* **PROBLEM REQUIREMENTS**: Copy out the records so that each line matches the original.

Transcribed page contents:
- - - -

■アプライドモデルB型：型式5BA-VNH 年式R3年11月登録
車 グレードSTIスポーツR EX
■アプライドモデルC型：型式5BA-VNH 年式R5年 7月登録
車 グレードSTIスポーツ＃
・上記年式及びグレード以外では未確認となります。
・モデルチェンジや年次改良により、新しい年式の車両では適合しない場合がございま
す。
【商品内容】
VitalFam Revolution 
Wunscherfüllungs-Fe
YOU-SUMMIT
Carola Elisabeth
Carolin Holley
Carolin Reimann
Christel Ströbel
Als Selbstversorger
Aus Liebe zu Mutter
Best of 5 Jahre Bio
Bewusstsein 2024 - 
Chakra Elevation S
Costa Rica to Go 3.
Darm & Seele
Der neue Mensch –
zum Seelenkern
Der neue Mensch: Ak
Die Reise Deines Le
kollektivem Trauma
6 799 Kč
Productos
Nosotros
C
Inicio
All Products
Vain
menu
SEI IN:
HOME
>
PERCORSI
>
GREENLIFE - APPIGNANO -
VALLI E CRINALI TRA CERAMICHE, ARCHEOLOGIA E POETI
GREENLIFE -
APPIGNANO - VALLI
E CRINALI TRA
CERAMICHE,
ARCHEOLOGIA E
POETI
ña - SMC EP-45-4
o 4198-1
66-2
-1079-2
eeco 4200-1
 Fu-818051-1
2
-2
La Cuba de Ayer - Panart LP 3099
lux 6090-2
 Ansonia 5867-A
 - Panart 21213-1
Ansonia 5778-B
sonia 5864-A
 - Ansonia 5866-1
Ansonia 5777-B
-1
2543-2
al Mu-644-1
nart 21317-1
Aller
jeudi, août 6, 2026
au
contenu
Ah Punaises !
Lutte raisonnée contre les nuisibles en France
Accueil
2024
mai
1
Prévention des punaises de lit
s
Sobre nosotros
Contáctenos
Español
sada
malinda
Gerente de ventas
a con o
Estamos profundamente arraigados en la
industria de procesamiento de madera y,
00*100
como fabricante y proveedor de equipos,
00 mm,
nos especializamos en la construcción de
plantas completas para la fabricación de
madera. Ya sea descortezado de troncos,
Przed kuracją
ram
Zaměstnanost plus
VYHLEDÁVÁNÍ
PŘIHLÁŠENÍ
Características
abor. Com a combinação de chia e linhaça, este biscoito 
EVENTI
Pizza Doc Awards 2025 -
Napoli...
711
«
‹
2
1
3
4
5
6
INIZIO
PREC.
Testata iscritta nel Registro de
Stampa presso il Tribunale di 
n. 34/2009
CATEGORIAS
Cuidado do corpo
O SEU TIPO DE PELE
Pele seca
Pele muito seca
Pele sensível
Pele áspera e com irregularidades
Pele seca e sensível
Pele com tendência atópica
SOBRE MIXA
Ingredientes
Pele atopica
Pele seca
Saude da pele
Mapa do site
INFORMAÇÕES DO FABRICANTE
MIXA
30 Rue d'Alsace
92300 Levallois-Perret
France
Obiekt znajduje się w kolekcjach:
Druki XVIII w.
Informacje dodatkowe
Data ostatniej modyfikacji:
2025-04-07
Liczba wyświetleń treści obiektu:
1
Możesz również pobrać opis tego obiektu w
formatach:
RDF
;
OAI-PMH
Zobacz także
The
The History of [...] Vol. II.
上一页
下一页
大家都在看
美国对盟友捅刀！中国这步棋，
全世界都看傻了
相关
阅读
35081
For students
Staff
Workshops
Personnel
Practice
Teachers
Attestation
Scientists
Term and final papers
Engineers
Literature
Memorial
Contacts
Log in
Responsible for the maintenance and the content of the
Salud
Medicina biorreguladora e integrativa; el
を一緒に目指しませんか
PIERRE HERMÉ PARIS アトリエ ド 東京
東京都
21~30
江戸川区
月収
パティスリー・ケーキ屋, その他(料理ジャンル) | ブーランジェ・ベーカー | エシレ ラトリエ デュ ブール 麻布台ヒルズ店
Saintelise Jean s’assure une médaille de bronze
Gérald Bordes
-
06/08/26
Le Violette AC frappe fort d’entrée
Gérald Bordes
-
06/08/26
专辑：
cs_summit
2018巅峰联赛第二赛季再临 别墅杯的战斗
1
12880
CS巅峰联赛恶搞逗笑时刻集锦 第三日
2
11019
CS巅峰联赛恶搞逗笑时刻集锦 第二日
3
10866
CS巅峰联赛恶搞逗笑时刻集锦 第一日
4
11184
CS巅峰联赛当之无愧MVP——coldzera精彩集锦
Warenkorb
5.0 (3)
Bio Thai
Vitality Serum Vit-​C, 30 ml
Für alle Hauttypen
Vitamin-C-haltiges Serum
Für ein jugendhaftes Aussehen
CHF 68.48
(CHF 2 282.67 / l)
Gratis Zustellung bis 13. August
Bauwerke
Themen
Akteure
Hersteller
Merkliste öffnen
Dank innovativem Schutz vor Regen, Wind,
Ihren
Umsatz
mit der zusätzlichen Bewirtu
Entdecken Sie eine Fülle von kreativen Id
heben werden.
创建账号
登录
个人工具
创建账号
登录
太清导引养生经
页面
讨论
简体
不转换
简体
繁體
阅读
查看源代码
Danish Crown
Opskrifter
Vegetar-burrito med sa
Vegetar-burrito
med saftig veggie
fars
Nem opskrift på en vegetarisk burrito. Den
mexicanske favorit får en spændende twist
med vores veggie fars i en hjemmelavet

- - - -

* **WORKED SOLUTION**:
■アプライドモデルB型：型式5BA-VNH 年式R3年11月登録
車 グレードSTIスポーツR EX
■アプライドモデルC型：型式5BA-VNH 年式R5年 7月登録
車 グレードSTIスポーツ＃
・上記年式及びグレード以外では未確認となります。
・モデルチェンジや年次改良により、新しい年式の車両では適合しない場合がございま
す。
【商品内容】
VitalFam Revolution 
Wunscherfüllungs-Fe
YOU-SUMMIT
Carola Elisabeth
Carolin Holley
Carolin Reimann
Christel Ströbel
Als Selbstversorger
Aus Liebe zu Mutter
Best of 5 Jahre Bio
Bewusstsein 2024 - 
Chakra Elevation S
Costa Rica to Go 3.
Darm & Seele
Der neue Mensch –
zum Seelenkern
Der neue Mensch: Ak
Die Reise Deines Le
kollektivem Trauma
6 799 Kč
Productos
Nosotros
C
Inicio
All Products
Vain
menu
SEI IN:
HOME
>
PERCORSI
>
GREENLIFE - APPIGNANO -
VALLI E CRINALI TRA CERAMICHE, ARCHEOLOGIA E POETI
GREENLIFE -
APPIGNANO - VALLI
E CRINALI TRA
CERAMICHE,
ARCHEOLOGIA E
POETI
ña - SMC EP-45-4
o 4198-1
66-2
-1079-2
eeco 4200-1
 Fu-818051-1
2
-2
La Cuba de Ayer - Panart LP 3099
lux 6090-2
 Ansonia 5867-A
 - Panart 21213-1
Ansonia 5778-B
sonia 5864-A
 - Ansonia 5866-1
Ansonia 5777-B
-1
2543-2
al Mu-644-1
nart 21317-1
Aller
jeudi, août 6, 2026
au
contenu
Ah Punaises !
Lutte raisonnée contre les nuisibles en France
Accueil
2024
mai
1
Prévention des punaises de lit
s
Sobre nosotros
Contáctenos
Español
sada
malinda
Gerente de ventas
a con o
Estamos profundamente arraigados en la
industria de procesamiento de madera y,
00*100
como fabricante y proveedor de equipos,
00 mm,
nos especializamos en la construcción de
plantas completas para la fabricación de
madera. Ya sea descortezado de troncos,
Przed kuracją
ram
Zaměstnanost plus
VYHLEDÁVÁNÍ
PŘIHLÁŠENÍ
Características
abor. Com a combinação de chia e linhaça, este biscoito 
EVENTI
Pizza Doc Awards 2025 -
Napoli...
711
«
‹
2
1
3
4
5
6
INIZIO
PREC.
Testata iscritta nel Registro de
Stampa presso il Tribunale di 
n. 34/2009
CATEGORIAS
Cuidado do corpo
O SEU TIPO DE PELE
Pele seca
Pele muito seca
Pele sensível
Pele áspera e com irregularidades
Pele seca e sensível
Pele com tendência atópica
SOBRE MIXA
Ingredientes
Pele atopica
Pele seca
Saude da pele
Mapa do site
INFORMAÇÕES DO FABRICANTE
MIXA
30 Rue d'Alsace
92300 Levallois-Perret
France
Obiekt znajduje się w kolekcjach:
Druki XVIII w.
Informacje dodatkowe
Data ostatniej modyfikacji:
2025-04-07
Liczba wyświetleń treści obiektu:
1
Możesz również pobrać opis tego obiektu w
formatach:
RDF
;
OAI-PMH
Zobacz także
The
The History of [...] Vol. II.
上一页
下一页
大家都在看
美国对盟友捅刀！中国这步棋，
全世界都看傻了
相关
阅读
35081
For students
Staff
Workshops
Personnel
Practice
Teachers
Attestation
Scientists
Term and final papers
Engineers
Literature
Memorial
Contacts
Log in
Responsible for the maintenance and the content of the
Salud
Medicina biorreguladora e integrativa; el
を一緒に目指しませんか
PIERRE HERMÉ PARIS アトリエ ド 東京
東京都
21~30
江戸川区
月収
パティスリー・ケーキ屋, その他(料理ジャンル) | ブーランジェ・ベーカー | エシレ ラトリエ デュ ブール 麻布台ヒルズ店
Saintelise Jean s’assure une médaille de bronze
Gérald Bordes
-
06/08/26
Le Violette AC frappe fort d’entrée
Gérald Bordes
-
06/08/26
专辑：
cs_summit
2018巅峰联赛第二赛季再临 别墅杯的战斗
1
12880
CS巅峰联赛恶搞逗笑时刻集锦 第三日
2
11019
CS巅峰联赛恶搞逗笑时刻集锦 第二日
3
10866
CS巅峰联赛恶搞逗笑时刻集锦 第一日
4
11184
CS巅峰联赛当之无愧MVP——coldzera精彩集锦
Warenkorb
5.0 (3)
Bio Thai
Vitality Serum Vit-​C, 30 ml
Für alle Hauttypen
Vitamin-C-haltiges Serum
Für ein jugendhaftes Aussehen
CHF 68.48
(CHF 2 282.67 / l)
Gratis Zustellung bis 13. August
Bauwerke
Themen
Akteure
Hersteller
Merkliste öffnen
Dank innovativem Schutz vor Regen, Wind,
Ihren
Umsatz
mit der zusätzlichen Bewirtu
Entdecken Sie eine Fülle von kreativen Id
heben werden.
创建账号
登录
个人工具
创建账号
登录
太清导引养生经
页面
讨论
简体
不转换
简体
繁體
阅读
查看源代码
Danish Crown
Opskrifter
Vegetar-burrito med sa
Vegetar-burrito
med saftig veggie
fars
Nem opskrift på en vegetarisk burrito. Den
mexicanske favorit får en spændende twist
med vores veggie fars i en hjemmelavet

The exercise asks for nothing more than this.